Father Gregory Boyle is the face of the multi-million Homeboy Industries operation in Los Angeles that exists to give reformed gang members a way to work side by side with rivals and heal.
“’Women work things out face‑to‑face, and guys work things out shoulder-to-shoulder.’ That’s my experience in the bakery,” Boyle says. “Enemy rivals will work side by side making croissants or something. They’re not talking stuff out, but they are working stuff out. I don’t know how it works, but before you know it, there’s a bond deeper than they’ve ever known in their gang and stronger than anything they’ve even known in their families.”
Homeboy Industries, which he has run since 1992, helps 15,000 people a year with jobs and social services. To keep the $17 million effort afloat, Boyle must raise $11 million a year. The remaining $6 million comes from revenue produced by the enterprises, including Homeboy Bakery and Homegirl Catering.

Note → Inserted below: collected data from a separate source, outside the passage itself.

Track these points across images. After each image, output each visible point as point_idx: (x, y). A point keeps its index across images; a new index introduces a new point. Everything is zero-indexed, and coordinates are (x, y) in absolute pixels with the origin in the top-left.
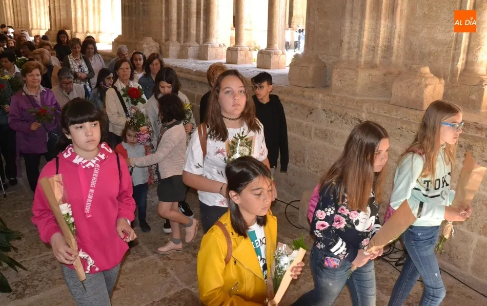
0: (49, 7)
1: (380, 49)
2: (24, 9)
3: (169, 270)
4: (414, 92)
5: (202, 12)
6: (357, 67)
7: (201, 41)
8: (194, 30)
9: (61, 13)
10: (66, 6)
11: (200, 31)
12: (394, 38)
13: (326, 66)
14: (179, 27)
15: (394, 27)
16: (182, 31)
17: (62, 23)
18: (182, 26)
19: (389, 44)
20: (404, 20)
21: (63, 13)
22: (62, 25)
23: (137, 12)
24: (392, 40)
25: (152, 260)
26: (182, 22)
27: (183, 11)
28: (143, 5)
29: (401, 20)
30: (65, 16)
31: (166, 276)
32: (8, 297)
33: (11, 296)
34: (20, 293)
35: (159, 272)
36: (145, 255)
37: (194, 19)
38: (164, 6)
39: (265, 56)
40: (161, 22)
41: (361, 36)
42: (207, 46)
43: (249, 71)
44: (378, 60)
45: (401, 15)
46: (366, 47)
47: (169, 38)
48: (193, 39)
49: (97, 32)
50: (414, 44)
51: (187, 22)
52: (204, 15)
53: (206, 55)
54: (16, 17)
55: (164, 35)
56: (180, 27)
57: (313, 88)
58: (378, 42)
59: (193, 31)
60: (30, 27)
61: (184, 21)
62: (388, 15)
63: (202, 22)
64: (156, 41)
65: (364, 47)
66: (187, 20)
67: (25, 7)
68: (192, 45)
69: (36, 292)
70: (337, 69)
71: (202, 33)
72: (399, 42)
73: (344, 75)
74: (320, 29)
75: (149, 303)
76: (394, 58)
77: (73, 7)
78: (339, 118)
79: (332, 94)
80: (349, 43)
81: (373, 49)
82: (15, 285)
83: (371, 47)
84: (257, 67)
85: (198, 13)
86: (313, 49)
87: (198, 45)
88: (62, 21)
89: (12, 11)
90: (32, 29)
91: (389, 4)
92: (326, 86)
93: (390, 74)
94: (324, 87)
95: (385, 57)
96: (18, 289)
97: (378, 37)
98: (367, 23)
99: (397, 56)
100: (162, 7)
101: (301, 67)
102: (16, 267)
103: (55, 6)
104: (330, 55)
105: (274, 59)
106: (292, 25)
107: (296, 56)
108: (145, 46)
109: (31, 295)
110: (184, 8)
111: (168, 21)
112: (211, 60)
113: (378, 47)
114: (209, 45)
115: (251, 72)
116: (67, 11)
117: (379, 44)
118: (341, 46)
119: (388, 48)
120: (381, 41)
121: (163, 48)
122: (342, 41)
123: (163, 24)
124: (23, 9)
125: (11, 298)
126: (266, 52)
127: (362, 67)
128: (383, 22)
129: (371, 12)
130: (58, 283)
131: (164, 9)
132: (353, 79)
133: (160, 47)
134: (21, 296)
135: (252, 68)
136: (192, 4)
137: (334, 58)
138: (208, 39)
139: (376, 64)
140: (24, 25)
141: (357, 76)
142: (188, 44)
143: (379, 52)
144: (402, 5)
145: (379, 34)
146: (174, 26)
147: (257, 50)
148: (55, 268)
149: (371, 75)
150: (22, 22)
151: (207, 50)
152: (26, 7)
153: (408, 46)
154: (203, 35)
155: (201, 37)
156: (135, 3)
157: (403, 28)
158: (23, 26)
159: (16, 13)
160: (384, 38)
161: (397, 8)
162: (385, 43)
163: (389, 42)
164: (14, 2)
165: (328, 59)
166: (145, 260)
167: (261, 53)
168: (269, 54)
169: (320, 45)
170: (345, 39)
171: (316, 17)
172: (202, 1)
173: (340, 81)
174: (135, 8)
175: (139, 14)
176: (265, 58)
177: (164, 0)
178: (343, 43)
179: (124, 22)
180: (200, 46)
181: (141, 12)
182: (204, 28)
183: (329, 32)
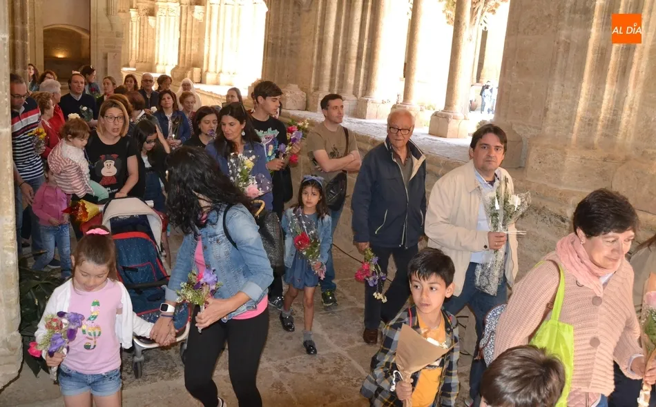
0: (180, 39)
1: (600, 123)
4: (646, 186)
5: (364, 57)
6: (566, 145)
7: (360, 94)
9: (193, 47)
10: (199, 39)
11: (359, 80)
12: (622, 110)
13: (522, 141)
14: (332, 75)
15: (625, 94)
17: (192, 59)
18: (338, 73)
19: (615, 117)
20: (640, 85)
21: (194, 47)
22: (192, 62)
23: (283, 51)
24: (620, 112)
26: (338, 68)
28: (292, 44)
29: (635, 86)
30: (197, 51)
37: (353, 66)
38: (316, 46)
39: (440, 119)
40: (312, 66)
41: (575, 104)
42: (367, 101)
43: (418, 138)
44: (597, 138)
45: (636, 79)
46: (581, 120)
47: (320, 87)
48: (350, 90)
49: (218, 72)
50: (653, 119)
51: (344, 68)
52: (366, 61)
53: (364, 113)
54: (141, 50)
55: (313, 83)
56: (335, 74)
58: (599, 113)
59: (351, 81)
60: (156, 62)
61: (341, 66)
62: (617, 78)
63: (362, 71)
64: (302, 89)
65: (578, 119)
66: (344, 66)
68: (347, 97)
70: (536, 146)
71: (361, 83)
72: (629, 116)
73: (546, 155)
74: (518, 91)
76: (620, 137)
77: (206, 40)
78: (534, 213)
79: (527, 179)
80: (556, 113)
81: (590, 123)
83: (587, 120)
84: (430, 134)
85: (359, 58)
86: (506, 116)
87: (355, 98)
88: (192, 57)
89: (138, 42)
90: (157, 64)
91: (620, 61)
92: (520, 167)
93: (613, 159)
94: (516, 168)
95: (606, 135)
97: (599, 107)
98: (585, 87)
99: (625, 135)
100: (313, 48)
103: (186, 39)
104: (530, 126)
105: (452, 125)
106: (481, 80)
108: (287, 95)
110: (342, 51)
111: (320, 65)
112: (370, 119)
113: (598, 120)
114: (370, 99)
115: (420, 139)
116: (199, 45)
117: (599, 117)
118: (545, 115)
119: (613, 123)
120: (604, 112)
121: (311, 98)
122: (546, 110)
123: (314, 68)
124: (150, 40)
126: (441, 114)
127: (573, 147)
128: (607, 86)
129: (591, 72)
131: (316, 50)
132: (557, 162)
133: (307, 97)
135: (423, 134)
136: (352, 47)
137: (533, 130)
138: (369, 92)
139: (593, 144)
140: (149, 58)
141: (564, 160)
143: (599, 127)
144: (639, 64)
145: (602, 102)
146: (327, 72)
147: (431, 109)
149: (583, 158)
150: (147, 56)
151: (366, 106)
152: (153, 38)
153: (642, 123)
154: (363, 87)
155: (360, 89)
156: (282, 41)
157: (638, 96)
159: (142, 45)
160: (607, 110)
161: (631, 68)
162: (608, 116)
163: (614, 115)
165: (525, 132)
167: (436, 115)
168: (447, 118)
169: (517, 111)
170: (552, 106)
171: (514, 74)
172: (366, 43)
173: (540, 163)
174: (281, 46)
175: (285, 54)
176: (440, 123)
177: (317, 39)
178: (548, 112)
179: (266, 63)
180: (358, 101)
181: (288, 53)
182: (364, 78)
183: (530, 95)
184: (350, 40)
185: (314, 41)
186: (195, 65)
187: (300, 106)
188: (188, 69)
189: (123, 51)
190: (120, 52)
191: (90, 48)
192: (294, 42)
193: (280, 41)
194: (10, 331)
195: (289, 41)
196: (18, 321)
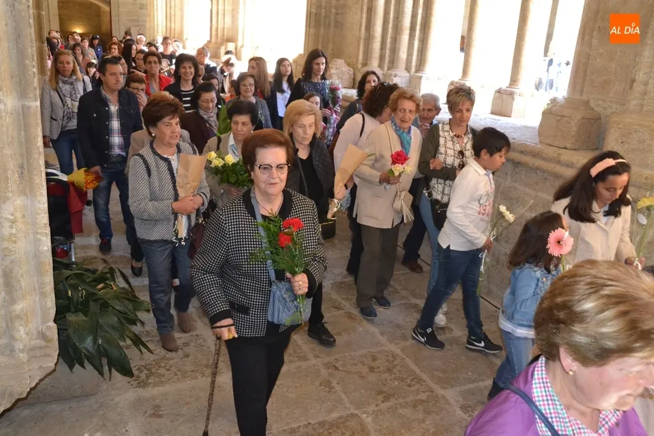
0: (211, 11)
2: (180, 12)
3: (334, 384)
5: (418, 27)
7: (413, 70)
8: (404, 53)
9: (226, 20)
10: (233, 10)
11: (412, 54)
13: (600, 119)
14: (383, 47)
16: (388, 52)
17: (225, 33)
18: (388, 46)
21: (228, 20)
22: (225, 36)
23: (327, 22)
25: (314, 365)
26: (389, 40)
27: (391, 25)
28: (337, 14)
30: (230, 24)
31: (329, 392)
32: (129, 382)
33: (132, 382)
34: (143, 381)
35: (321, 384)
36: (305, 359)
37: (405, 37)
38: (364, 15)
39: (504, 96)
40: (360, 38)
42: (420, 78)
43: (479, 118)
47: (368, 62)
48: (402, 65)
51: (395, 40)
52: (420, 32)
54: (169, 23)
55: (361, 57)
56: (386, 47)
57: (575, 150)
59: (403, 55)
61: (392, 38)
63: (416, 44)
64: (349, 65)
66: (396, 38)
67: (181, 10)
68: (399, 73)
69: (162, 383)
70: (619, 124)
71: (415, 57)
73: (630, 133)
74: (598, 60)
75: (302, 424)
77: (241, 11)
80: (646, 84)
82: (138, 369)
84: (492, 113)
85: (413, 28)
86: (582, 91)
87: (408, 74)
88: (226, 30)
89: (165, 15)
92: (597, 149)
94: (593, 150)
96: (141, 375)
100: (361, 18)
101: (559, 118)
102: (141, 346)
103: (218, 10)
104: (611, 102)
105: (518, 104)
107: (554, 101)
108: (333, 71)
109: (155, 385)
110: (394, 21)
111: (369, 39)
114: (423, 75)
115: (481, 120)
116: (233, 17)
118: (631, 88)
122: (633, 81)
123: (362, 41)
124: (178, 13)
125: (132, 385)
126: (506, 91)
130: (189, 377)
131: (364, 21)
132: (644, 142)
133: (354, 74)
134: (143, 384)
135: (484, 114)
136: (404, 15)
137: (615, 106)
138: (423, 66)
140: (178, 33)
142: (394, 73)
146: (377, 45)
148: (187, 356)
150: (175, 30)
151: (420, 83)
154: (417, 61)
155: (414, 64)
156: (326, 10)
158: (176, 36)
159: (169, 18)
164: (168, 3)
165: (605, 109)
166: (304, 364)
167: (499, 92)
168: (512, 94)
169: (595, 85)
170: (641, 77)
171: (595, 42)
172: (420, 11)
173: (622, 143)
174: (325, 17)
175: (329, 25)
176: (503, 101)
177: (365, 8)
178: (635, 84)
179: (309, 35)
180: (411, 77)
181: (332, 24)
182: (418, 51)
183: (613, 65)
184: (403, 8)
185: (362, 9)
186: (229, 40)
187: (346, 84)
188: (222, 44)
189: (147, 26)
190: (145, 26)
191: (111, 22)
192: (339, 11)
193: (323, 10)
194: (44, 321)
195: (334, 11)
196: (53, 312)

This is our interview with Boyle.
Q. How many enterprises in Homeboy Industries? How do you decide what to add?
We have nine enterprises. We decide in a very haphazard way - stuff comes to us; we throw it against the wall to see if it sticks. Sometimes it does, sometimes not so much (Homeboy Plumbing).
Q. It’s interesting to me that you view the living and working together at the worksites as more important than the profit they create. What do you see happening between rival people?
We are all called to create a community of kinship such that God would recognize it. Enemies, rivals working side by side...invite the rest of the world to more fully inhabit what we are all called to become: One.
Q. Do you find that people graduate from needing Homeboy Industries as a worksite? Or do they tend to stay on?
Ours is an 18-month training program, so folks move on. If they surrender and cooperate with us, then they engage in the essential, foundational healing that happens at HBI in 18 months. Then they move on. We help them find employment beyond us. By this time, they are resilient. The world will indeed throw whatever it wants at them, but this time, they won't be toppled by it.
Q. I was struck by how much money you have to raise a year. Is Homeboy Industries growing in the number of people it serves? Can you give some statistics on the growth?
It is a lot of money to raise each year. One day, we will be endowed like any animal shelter in our country. Fifteen thousand folks a year walk through our doors, wanting to have their hearts altered and to move beyond the minds they have.
Q. Have enterprises in other cities modeled work on what you have been doing for more than two decades?
We have the Global Homeboy Network, 46 programs modeled on HBI in the U.S. and six outside the country. We gather every August to share stories and best practices with our "partners."
Q. When you have time to think about this work, what does it mean in your soul?
HMI has helped me to decide to live in other people's hearts. The Christ in me recognizing the Christ in them.
Q. What good comes of speaking to Christians in distant cities?
We need to speak, as Pope Francis says, of the "Joy of the Gospel." It IS where the joy is. It is joy's location. It would seem important to speak to that everywhere.